En China, los sectores más dinámicos siguen estando liderados por empresas privadas o apoyados con capital extranjero, mientras que las estatales continúan rezagadas. Aun así, Beijing está recentralizando el poder: las licencias, el crédito y los contratos se orientan ahora hacia conglomerados políticamente confiables, la ley de competencia se aplica de forma selectiva, y las campañas anticorrupción han hecho de la lealtad una condición de supervivencia. La experimentación provincial —que en otro tiempo fue vital— se ha marchitado, mientras los funcionarios se concentran en indicadores superficiales, como el número de patentes, saturando los registros con solicitudes de escaso valor. El clientelismo ha sustituido a las reglas transparentes, y la lealtad política se impone sobre el mérito, lo que debilita la capacidad del Estado para impulsar la innovación en la frontera tecnológica y encamina a la economía hacia un crecimiento más lento y menos basado en la innovación.
Es cierto que China aún dispone de un considerable acervo de talento y de un gobierno profundamente comprometido con el progreso tecnológico. Sin embargo, como en los países occidentales, la mayor vitalidad suele provenir de empresas sin vínculos estrechos con el poder político, como la empresa emergente de IA DeepSeek. Aunque las autoridades pueden permitir que estas empresas operen con cierta autonomía siempre que sus actividades se ajusten a los objetivos nacionales, la falta de protecciones legales sólidas las deja expuestas a los cambios en las prioridades políticas. En consecuencia, las empresas se ven obligadas a destinar recursos para tejer alianzas políticas, desviando atención y capital de la innovación. Al mismo tiempo, el control estatal sobre tecnologías de la información críticas suele tentar a las autoridades a reforzar su dominio político sobre la sociedad, lo que termina por sofocar la innovación desde abajo.
Estados Unidos muestra síntomas similares, aunque con un matiz distinto.
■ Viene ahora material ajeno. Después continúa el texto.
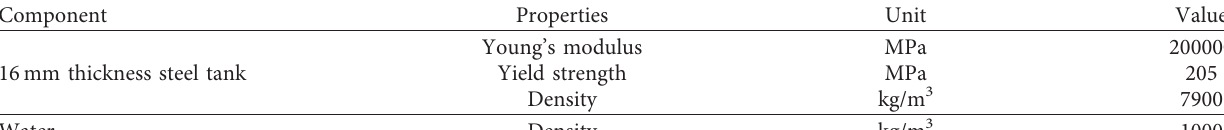
Table 1: Mechanical properties of steel storage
Desde la revolución informática de los noventa, sus industrias han tendido a concentrarse mucho más, debilitando la competencia dinámica que alguna vez caracterizó a Silicon Valley. Hoy, una red de cláusulas de no competencia restringe la movilidad laboral, limita la circulación del conocimiento tácito y constituye desincentivos para que científicos e ingenieros funden empresas rivales. Dado que las empresas emergentes son esenciales para transformar los avances de laboratorio en productos comerciales, esta restricción a la circulación de talento debilita precisamente el mecanismo —la destrucción creativa— que redistribuye la participación de mercado hacia nuevas ideas. Según los economistas Germán Gutiérrez y Thomas Philippon, la tendencia no responde tanto a inevitables economías de escala como a la presión de intereses establecidos, que han logrado consolidar ventajas regulatorias, desde la extensión de patentes hasta obstáculos para la concesión de licencias en determinados sectores.
Este patrón también amenaza a la IA. Tras la apariencia de intensa competencia, la estrecha alianza de Microsoft con OpenAI ya controla alrededor del 70% del mercado comercial de modelos grandes de lenguaje, mientras que Nvidia suministra cerca del 92% de las unidades de procesamiento gráfico (GPU) especializadas que se utilizan para entrenarlos. Junto con Alphabet, Amazon y Meta, estas empresas dominantes también han estado adquiriendo participaciones en empresas emergentes de IA prometedoras. Un marco de políticas que proteja el dinamismo competitivo —en lugar de blindar la fortuna de empresas específicas— es condición esencial para que la próxima generación de innovadores impulse la productividad con la fuerza transformadora que prometen. Lo fue en la era de la informática, y lo sigue siendo en la era de la inteligencia artificial.